How to ship RbAmp readings to cloud platforms — AWS IoT Core, Azure IoT Hub, Google Cloud IoT, and serverless / managed observability pipelines. Each section shows an ESP32 sketch + the cloud-side resources needed.

For self-hosted DIY platforms (Home Assistant, Node-RED, InfluxDB OSS) see DIY Integrations.

Cloud Transport Auth Latency Cost
AWS IoT Core MQTT/TLS X.509 cert low $5/M msg
Azure IoT Hub MQTT/TLS or AMQP SAS token low $0.40-2/M msg
Google Cloud IoT (deprecated 2023) MQTT/TLS JWT low n/a
InfluxDB Cloud HTTPS line-protocol API token medium $250/mo+
Generic webhook / REST HTTPS POST API key high varies

TLS on ESP32: any cloud transport over TLS adds ~30 kB of code + ~30 kB of heap during connection handshake. AVR / ESP8266 don't have the RAM for TLS — those targets must talk to a local broker that proxies to the cloud (Mosquitto → bridge → AWS IoT).
━━━━━━━━━━━━━━━━
**Directive a**
Convert every line of the rows below into a JSON list of strings, one string per line and no blank lines, and leave out the pictures.

**Data provided**
━━━━━━━━━━━━━━━━
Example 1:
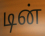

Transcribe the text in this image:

டின்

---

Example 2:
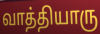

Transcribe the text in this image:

வாத்தியாரு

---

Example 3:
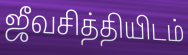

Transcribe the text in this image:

ஜீவசித்தியிடம்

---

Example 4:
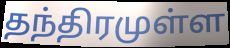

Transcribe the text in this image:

தந்திரமுள்ள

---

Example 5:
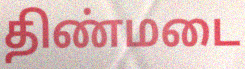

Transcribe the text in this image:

திண்மடை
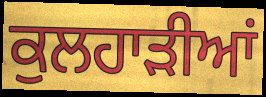
ਕੁਲਹਾੜੀਆਂ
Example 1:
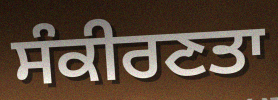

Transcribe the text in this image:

ਸੰਕੀਰਣਤਾ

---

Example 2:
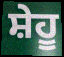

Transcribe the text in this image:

ਸ਼ੇਹੂ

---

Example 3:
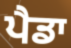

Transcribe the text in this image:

ਪੈਡਾ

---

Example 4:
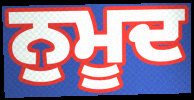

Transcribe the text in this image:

ਨੁਮੂਦ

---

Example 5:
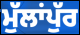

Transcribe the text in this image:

ਮੁੱਲਾਂਪੁੱਰ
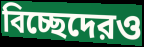
বিচ্ছেদেরও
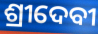
ଶ୍ରୀଦେବୀ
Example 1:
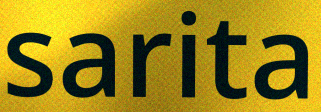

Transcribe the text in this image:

sarita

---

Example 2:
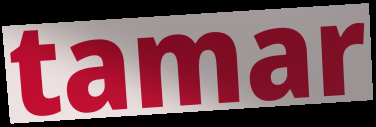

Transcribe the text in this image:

tamar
━━━━━━━━━━━━━━━━
**Directive b**
Reproduce, word for word, the stretch of the cloud transport page from "TLS on ESP32: any" through "bridge → AWS IoT).".

**Problem solution a**
[
  "Example 1:",
  "Transcribe the text in this image:",
  "டின்",
  "---",
  "Example 2:",
  "Transcribe the text in this image:",
  "வாத்தியாரு",
  "---",
  "Example 3:",
  "Transcribe the text in this image:",
  "ஜீவசித்தியிடம்",
  "---",
  "Example 4:",
  "Transcribe the text in this image:",
  "தந்திரமுள்ள",
  "---",
  "Example 5:",
  "Transcribe the text in this image:",
  "திண்மடை",
  "ਕੁਲਹਾੜੀਆਂ",
  "Example 1:",
  "Transcribe the text in this image:",
  "ਸੰਕੀਰਣਤਾ",
  "---",
  "Example 2:",
  "Transcribe the text in this image:",
  "ਸ਼ੇਹੂ",
  "---",
  "Example 3:",
  "Transcribe the text in this image:",
  "ਪੈਡਾ",
  "---",
  "Example 4:",
  "Transcribe the text in this image:",
  "ਨੁਮੂਦ",
  "---",
  "Example 5:",
  "Transcribe the text in this image:",
  "ਮੁੱਲਾਂਪੁੱਰ",
  "বিচ্ছেদেরও",
  "ଶ୍ରୀଦେବୀ",
  "Example 1:",
  "Transcribe the text in this image:",
  "sarita",
  "---",
  "Example 2:",
  "Transcribe the text in this image:",
  "tamar"
]

**Problem solution b**
TLS on ESP32: any cloud transport over TLS adds ~30 kB of code + ~30 kB of heap during connection handshake. AVR / ESP8266 don't have the RAM for TLS — those targets must talk to a local broker that proxies to the cloud (Mosquitto → bridge → AWS IoT).